Indeed, as the New York Times has reported, Trump’s aides say he will be hosting many such gatherings with world leaders at Mar-a-Lago in the future, which “will draw increased attention and prominence” to the resort, “with all the potential for additional profit that brings.”

Note that CNN reports that the guests at Mar-a-Lago view this in similar terms:

Swanning through the club’s living room and main dining area alongside Abe, Trump was — as is now typical — swarmed with paying members, who now view dinner at the club as an opportunity for a few seconds of face time with the new President.

Trump still owns Mar-a-Lago, having declined to divest in his holdings, and thus profits off of this arrangement, Eisen notes. Which means that if CNN’s reporting is accurate, one reason guests are paying the fee for Mar-a-Lago — which has doubled since Trump became president, and is now $200,000 — is for this face time, and an untold chunk of the profits presumably goes into Trump’s pocket.

“This is not just a question of inappropriate exploitation of the presidency for personal gain, which is bad enough,” Eisen argues. “It actually could cause other entirely predictable harms.”
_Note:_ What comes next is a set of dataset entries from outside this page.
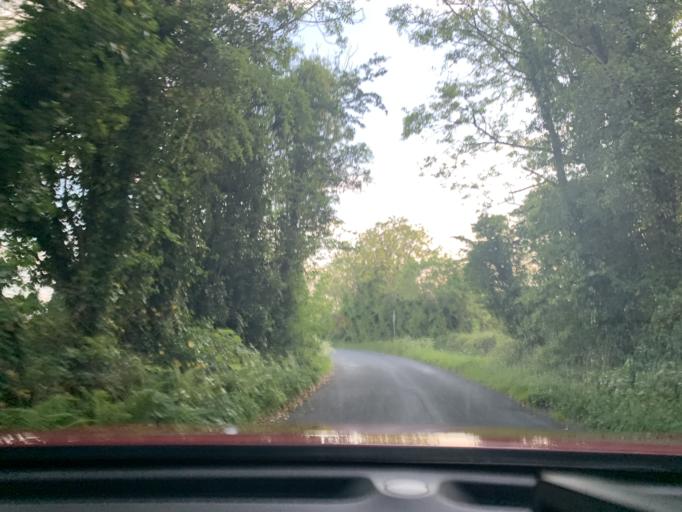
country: IE
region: Connaught
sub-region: Sligo
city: Sligo
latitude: 54.2908
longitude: -8.4585
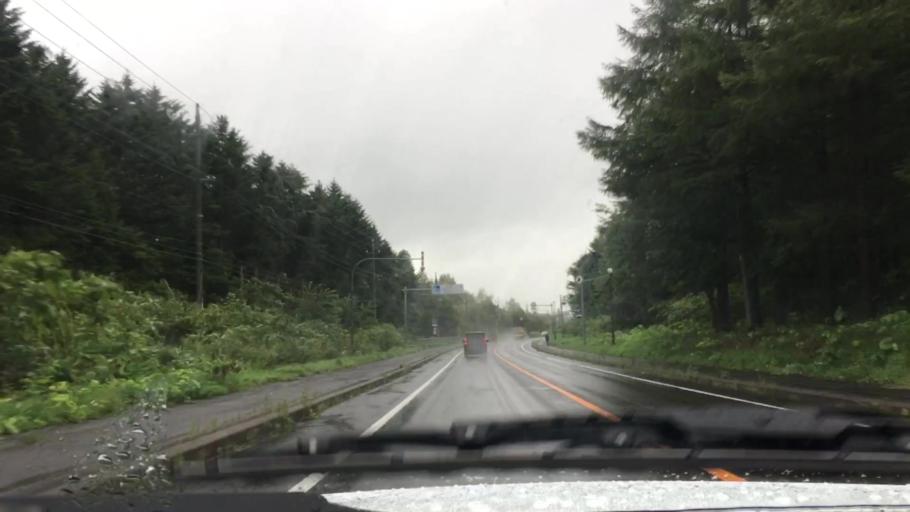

As Bump detailes, in the case of the conversation with Abe, the proximity of guests and mobile phones (which function as cameras, microphones, and portals to the internet) could easily have created a security risk, particularly since it appears no serious security precautions were taken.

Indeed, one guest posted a picture to Facebook of what he gushed was the person carrying the nuclear codes, before deleting it. As David Fahrenthold aptly put it: “Trump and Abe turned their dinner table into an open-air situation room,” with the rather important difference that in the real White House Situation Room, “security is tight and people coming in are heavily screened.”

The broader point, though, is that whatever risks did attend this outcome, they cannot be disentangled from Trump’s blurring of the roles of president and continuing pitchman for his own real estate empire (and the interests of his family members).

“He trotted out the Japanese prime minister the way they circulate Mickey Mouse in the Disneyland dining room,” Eisen said. “The risk stems directly from his insistence on marketing his private enterprises.”